(RightWingAmericans.com)- There will be a changing of the guard in Iowa come November.
After almost 20 years representing The Hawkeye State, Steve King will no longer occupy a seat in the House of Representatives after he was defeated in the Republican primary on Tuesday. Republican voters chose his challenger, state Senator Rudy Feenstra, who stopped King from winning a 10th term.
With just about all of the precincts reporting as of late Tuesday night, Feenstra was well ahead of King, 46% to 36%, in a decisive victory.
King had become a polarizing figure of late, criticized by both parties for his racist and offensive comments. But while powerful Republican constituents from groups such as the U.S. Chamber of Commerce and evangelical leaders united against King in the campaign, they didn’t attack him for his controversial remarks. Instead, they claimed King was an ineffective Congressman who didn’t hold any sway in Washington.
For his part, Feenstra also steered clear of King’s checkered past in his victory comments, saying:
“I thank Congressman King for his decades of public service. As we turn to the general election, I will remain focused on my plans to deliver results for the families, farmers and communities of Iowa.”
Despite the fact that the district King represented is a staunch Republican district — one that President Donald Trump won be almost 30 points in the 2016 election — Feenstra’s victory is seen as a positive one for the Republican party. That’s because King only narrowly defeated Democrat J.D. Scholten in the 2018 election, and Scholten is running again this year.
Political pundits feel King wrote his own ticket out of Congress last year, when he was quoted in the New York Times as making racist remarks. He wondered publicly hen the terms “white nationalism” and “white supremacy” became negative. That led to the Republican leadership removing King from many of the committees he sat on.

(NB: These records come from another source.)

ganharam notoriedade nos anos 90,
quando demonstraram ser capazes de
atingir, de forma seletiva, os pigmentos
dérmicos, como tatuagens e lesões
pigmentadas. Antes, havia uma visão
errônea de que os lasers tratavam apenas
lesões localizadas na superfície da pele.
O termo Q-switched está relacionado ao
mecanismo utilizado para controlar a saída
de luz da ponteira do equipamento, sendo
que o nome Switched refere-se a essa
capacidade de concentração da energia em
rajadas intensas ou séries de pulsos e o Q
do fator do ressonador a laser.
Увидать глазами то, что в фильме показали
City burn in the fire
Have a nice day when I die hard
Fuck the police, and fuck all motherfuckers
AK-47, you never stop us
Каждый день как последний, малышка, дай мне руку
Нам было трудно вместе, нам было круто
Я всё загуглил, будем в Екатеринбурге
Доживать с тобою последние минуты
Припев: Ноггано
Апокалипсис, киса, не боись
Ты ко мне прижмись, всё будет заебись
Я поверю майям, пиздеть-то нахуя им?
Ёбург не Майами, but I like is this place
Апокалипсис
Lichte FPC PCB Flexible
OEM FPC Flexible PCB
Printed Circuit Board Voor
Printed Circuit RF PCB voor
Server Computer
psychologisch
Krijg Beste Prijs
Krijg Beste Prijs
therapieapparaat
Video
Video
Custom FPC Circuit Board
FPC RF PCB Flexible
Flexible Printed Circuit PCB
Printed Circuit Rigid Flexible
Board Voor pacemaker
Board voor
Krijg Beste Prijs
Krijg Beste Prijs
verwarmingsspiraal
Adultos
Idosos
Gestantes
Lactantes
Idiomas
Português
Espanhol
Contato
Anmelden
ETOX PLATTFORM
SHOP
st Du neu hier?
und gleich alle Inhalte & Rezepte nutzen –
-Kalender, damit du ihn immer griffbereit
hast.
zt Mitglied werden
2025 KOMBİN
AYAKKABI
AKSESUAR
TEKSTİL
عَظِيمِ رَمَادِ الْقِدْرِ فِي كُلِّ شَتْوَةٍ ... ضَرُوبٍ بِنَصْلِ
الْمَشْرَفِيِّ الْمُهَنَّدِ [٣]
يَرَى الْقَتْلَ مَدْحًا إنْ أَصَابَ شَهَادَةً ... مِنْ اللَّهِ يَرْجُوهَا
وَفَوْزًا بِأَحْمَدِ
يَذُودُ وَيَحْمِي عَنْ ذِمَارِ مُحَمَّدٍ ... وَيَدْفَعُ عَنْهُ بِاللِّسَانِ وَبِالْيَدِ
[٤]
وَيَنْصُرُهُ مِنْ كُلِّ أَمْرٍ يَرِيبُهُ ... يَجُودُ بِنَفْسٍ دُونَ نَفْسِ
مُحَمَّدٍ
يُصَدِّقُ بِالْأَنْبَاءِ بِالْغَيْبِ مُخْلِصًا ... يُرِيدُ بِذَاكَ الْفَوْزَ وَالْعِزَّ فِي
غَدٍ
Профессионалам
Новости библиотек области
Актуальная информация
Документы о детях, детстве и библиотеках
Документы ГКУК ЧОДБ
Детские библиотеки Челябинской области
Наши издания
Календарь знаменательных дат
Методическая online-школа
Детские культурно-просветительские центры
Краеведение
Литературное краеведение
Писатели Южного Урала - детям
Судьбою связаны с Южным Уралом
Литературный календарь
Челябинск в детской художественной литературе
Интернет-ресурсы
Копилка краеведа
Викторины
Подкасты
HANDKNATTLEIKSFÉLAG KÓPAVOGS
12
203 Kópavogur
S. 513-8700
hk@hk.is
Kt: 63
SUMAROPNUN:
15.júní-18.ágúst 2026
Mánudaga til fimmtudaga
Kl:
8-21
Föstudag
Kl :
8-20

Eventually, it allowed a state senator to creep up close to him in polling leading up to the primary. Then, the organizations with the big pockets pounced, dumping money into ad campaigns to back Feenstra in his fight to oust King from his seat.

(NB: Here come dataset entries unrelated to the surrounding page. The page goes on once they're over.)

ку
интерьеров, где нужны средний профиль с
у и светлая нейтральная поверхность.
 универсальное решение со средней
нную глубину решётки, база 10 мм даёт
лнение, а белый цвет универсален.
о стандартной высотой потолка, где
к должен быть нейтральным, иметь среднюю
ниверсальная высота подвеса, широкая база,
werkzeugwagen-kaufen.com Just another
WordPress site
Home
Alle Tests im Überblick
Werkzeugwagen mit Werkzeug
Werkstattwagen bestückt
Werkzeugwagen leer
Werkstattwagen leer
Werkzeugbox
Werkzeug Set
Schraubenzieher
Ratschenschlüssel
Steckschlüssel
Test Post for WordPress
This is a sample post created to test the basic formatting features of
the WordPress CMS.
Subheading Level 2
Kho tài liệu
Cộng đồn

Iowa was among nine states that held primaries on Tuesday, and the ramifications of the results could be huge for determining the controlling party in the Senate. One of the big potential swing contests in that regard is one of Iowa’s Senate seats, which is currently occupied by first-time Senator Joni Ernst.
Six years ago, Ernst won her position even though she was an outsider. She was well-known for an ad campaign that said she would make Washington “squeal” if she were elected to Congress.
Democratic voters in the state chose Theresa Greenfield to take on Ernst in November’s election for the important seat. Greenfield comfortably defeated her competition during Tuesday’s primary, and she had the backing of local labor organizations as well as national Democrats in her plight to do so.